The compression is not uniform
Not all software compresses equally. The most compressible software has these characteristics:
- Rule-based workflows — If the software's core value is applying rules to data (categorize this transaction, score this lead, flag this clause), an agent replaces it directly.
- Low interaction density — Software where the user looks at a dashboard once a day compresses easily. Software where the user interacts with the UI hundreds of times per hour (design tools, IDEs, games) does not.
- Standard integrations — If the SaaS connects to common APIs (email, calendar, CRM, databases), the agent can call those same APIs. If the SaaS has proprietary connectors that only work within its ecosystem, compression is harder.
- Reporting as output — If the end product is a report, summary, or recommendation, the agent produces it directly. If the end product is a collaborative artifact (a shared document, a design file, a codebase), the agent assists but does not replace the collaboration layer.
Software that resists compression: real-time collaboration tools (Figma, Google Docs), creative tools with tight feedback loops (Photoshop, music production), and platforms where the network effect IS the product (social networks, marketplaces).
Software that compresses completely: CRM data entry, bookkeeping, lead research, contract review, compliance monitoring, report generation, scheduling, and any "check the dashboard, make a decision, take an action" workflow.
What this means
Buyers: Stop paying per-seat for dashboards. If the SaaS is "data + rules + UI," an agent replaces it.

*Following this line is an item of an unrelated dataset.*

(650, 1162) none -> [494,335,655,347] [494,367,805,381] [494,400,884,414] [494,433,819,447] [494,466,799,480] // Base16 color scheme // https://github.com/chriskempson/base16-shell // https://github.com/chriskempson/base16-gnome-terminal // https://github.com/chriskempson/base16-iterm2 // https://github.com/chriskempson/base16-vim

Builders: Stop building settings pages. Ship a workspace, not a web app. Your users do not want to configure a tool — they want the outcome the tool was supposed to produce.
Incumbents: Your moat is data and integrations, not UI. If your advantage is a pretty dashboard, you are about to get compressed. If your advantage is a proprietary dataset or a network of integrations that took years to build, you have time — but not as much as you think.
A 6-vertical agent deployment: $21,600/yr. Same coverage in SaaS + headcount: $300,000–$500,000/yr. This is not a prediction. This is math.